Effects of vitamin D supplementation on inflammatory markers in heart failure: a systematic review and meta-analysis of randomized controlled trials

Scientific Reports
Q1
Jan 2018
Citations:72
Influential Citations:4
Systematic Reviews / Meta-Analyses
90
S2 IconPDF Icon

Enhanced Details

Methods
Systematic review and meta-analysis of randomized controlled trials in patients with heart failure. The included studies enrolled mostly older adults with varying heart failure severity, plus one infant trial, and compared vitamin D supplementation with placebo.
Intervention
Oral vitamin D supplementation was tested across trials, using vitamin D3 in most studies and vitamin D2 in others, with daily doses from 400 IU to 2,000 IU, a weekly 50,000 IU regimen, or 100,000 IU bolus doses given quarterly. Intervention duration ranged from 6 weeks to 12 months; several arms also included calcium co-supplementation, and comparators were placebo-controlled.
Results
Vitamin D showed a small but statistically significant anti-inflammatory signal in heart failure, driven by a reduction in TNF-α, but it did not improve CRP, IL-6, or IL-10. Pooled TNF-α across 5 RCTs (n=380) favored vitamin D (SMD -0.21, 95% CI -0.41 to -0.01; p=0.04; I2=0%), and the effect remained in a low-risk-of-bias sensitivity analysis (SMD -0.25, 95% CI -0.49 to -0.01; p=0.04).
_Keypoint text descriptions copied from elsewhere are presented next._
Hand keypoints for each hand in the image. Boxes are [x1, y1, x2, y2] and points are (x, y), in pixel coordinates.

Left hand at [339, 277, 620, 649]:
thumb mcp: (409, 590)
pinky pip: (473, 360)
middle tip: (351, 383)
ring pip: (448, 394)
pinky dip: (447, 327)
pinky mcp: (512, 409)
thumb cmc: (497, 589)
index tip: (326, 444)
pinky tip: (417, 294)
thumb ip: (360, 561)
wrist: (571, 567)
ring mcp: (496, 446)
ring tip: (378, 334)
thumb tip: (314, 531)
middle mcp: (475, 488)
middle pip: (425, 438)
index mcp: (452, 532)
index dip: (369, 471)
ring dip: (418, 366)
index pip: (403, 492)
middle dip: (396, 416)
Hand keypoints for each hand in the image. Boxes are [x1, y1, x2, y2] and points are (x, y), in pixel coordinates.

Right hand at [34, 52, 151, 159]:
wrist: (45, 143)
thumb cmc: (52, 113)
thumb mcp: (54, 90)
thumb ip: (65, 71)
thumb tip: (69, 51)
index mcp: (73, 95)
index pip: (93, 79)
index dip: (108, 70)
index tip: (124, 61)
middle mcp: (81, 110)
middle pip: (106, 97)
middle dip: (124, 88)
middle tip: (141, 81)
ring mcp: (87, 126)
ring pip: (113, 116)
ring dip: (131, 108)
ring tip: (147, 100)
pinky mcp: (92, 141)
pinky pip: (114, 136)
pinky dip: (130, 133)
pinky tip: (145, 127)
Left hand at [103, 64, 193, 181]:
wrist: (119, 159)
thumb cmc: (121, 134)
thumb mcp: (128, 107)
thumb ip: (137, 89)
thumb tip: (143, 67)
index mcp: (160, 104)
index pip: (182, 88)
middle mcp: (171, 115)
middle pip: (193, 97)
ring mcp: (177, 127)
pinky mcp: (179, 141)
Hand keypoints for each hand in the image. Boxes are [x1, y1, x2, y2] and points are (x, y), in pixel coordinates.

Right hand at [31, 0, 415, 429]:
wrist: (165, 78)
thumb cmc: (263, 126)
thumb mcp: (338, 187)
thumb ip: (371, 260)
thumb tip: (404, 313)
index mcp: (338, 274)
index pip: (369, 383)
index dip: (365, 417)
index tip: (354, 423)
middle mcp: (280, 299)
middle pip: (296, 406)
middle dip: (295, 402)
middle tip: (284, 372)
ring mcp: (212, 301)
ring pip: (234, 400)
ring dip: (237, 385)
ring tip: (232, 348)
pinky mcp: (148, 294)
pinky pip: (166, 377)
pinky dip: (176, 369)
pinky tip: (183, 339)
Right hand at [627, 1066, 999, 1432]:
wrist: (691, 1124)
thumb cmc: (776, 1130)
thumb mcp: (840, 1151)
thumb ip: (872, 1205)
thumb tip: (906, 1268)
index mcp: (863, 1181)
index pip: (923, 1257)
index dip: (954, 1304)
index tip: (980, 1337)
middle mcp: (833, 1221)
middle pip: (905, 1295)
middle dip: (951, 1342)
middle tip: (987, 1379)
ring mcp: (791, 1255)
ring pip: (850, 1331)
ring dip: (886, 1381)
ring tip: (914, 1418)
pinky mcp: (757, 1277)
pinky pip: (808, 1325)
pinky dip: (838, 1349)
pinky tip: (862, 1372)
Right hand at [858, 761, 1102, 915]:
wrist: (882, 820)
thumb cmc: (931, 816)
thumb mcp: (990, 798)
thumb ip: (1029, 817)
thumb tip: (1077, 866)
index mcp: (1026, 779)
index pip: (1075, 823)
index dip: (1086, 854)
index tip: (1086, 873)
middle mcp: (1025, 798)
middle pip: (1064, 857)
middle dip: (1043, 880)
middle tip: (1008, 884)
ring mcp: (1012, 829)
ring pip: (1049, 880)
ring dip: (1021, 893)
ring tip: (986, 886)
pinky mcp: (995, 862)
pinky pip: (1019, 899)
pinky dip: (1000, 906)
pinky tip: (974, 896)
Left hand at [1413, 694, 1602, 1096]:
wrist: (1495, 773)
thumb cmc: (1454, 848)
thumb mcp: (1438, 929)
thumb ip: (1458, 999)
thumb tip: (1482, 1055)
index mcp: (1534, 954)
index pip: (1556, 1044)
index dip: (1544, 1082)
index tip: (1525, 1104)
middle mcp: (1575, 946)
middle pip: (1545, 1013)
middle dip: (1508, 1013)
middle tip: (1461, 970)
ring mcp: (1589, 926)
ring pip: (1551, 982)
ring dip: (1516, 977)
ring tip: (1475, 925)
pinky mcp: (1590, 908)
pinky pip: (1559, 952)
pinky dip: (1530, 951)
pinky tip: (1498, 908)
CRP (n=231; SMD -0.08, 95% CI -0.46 to 0.30; p=0.7), IL-10 (n=247; SMD 1.14, 95% CI -0.90 to 3.19; p=0.3), and IL-6 (n=154; SMD -2.00, 95% CI -5.65 to 1.65; p=0.3) were not significantly changed. Overall, the authors concluded vitamin D may have modest anti-inflammatory effects, but evidence is insufficient to support vitamin D alone for improving inflammation or heart failure outcomes.
Limitations
Evidence was based on a small number of trials with limited pooled sample sizes for each biomarker, and results were heterogeneous for IL-10 and IL-6. Trial designs varied by vitamin D form, dose, duration, calcium co-supplementation, baseline vitamin D status, and population characteristics, including one infant study that influenced sensitivity analyses. Long-term clinical heart failure outcomes and detailed adverse event reporting were not provided in the extracted text.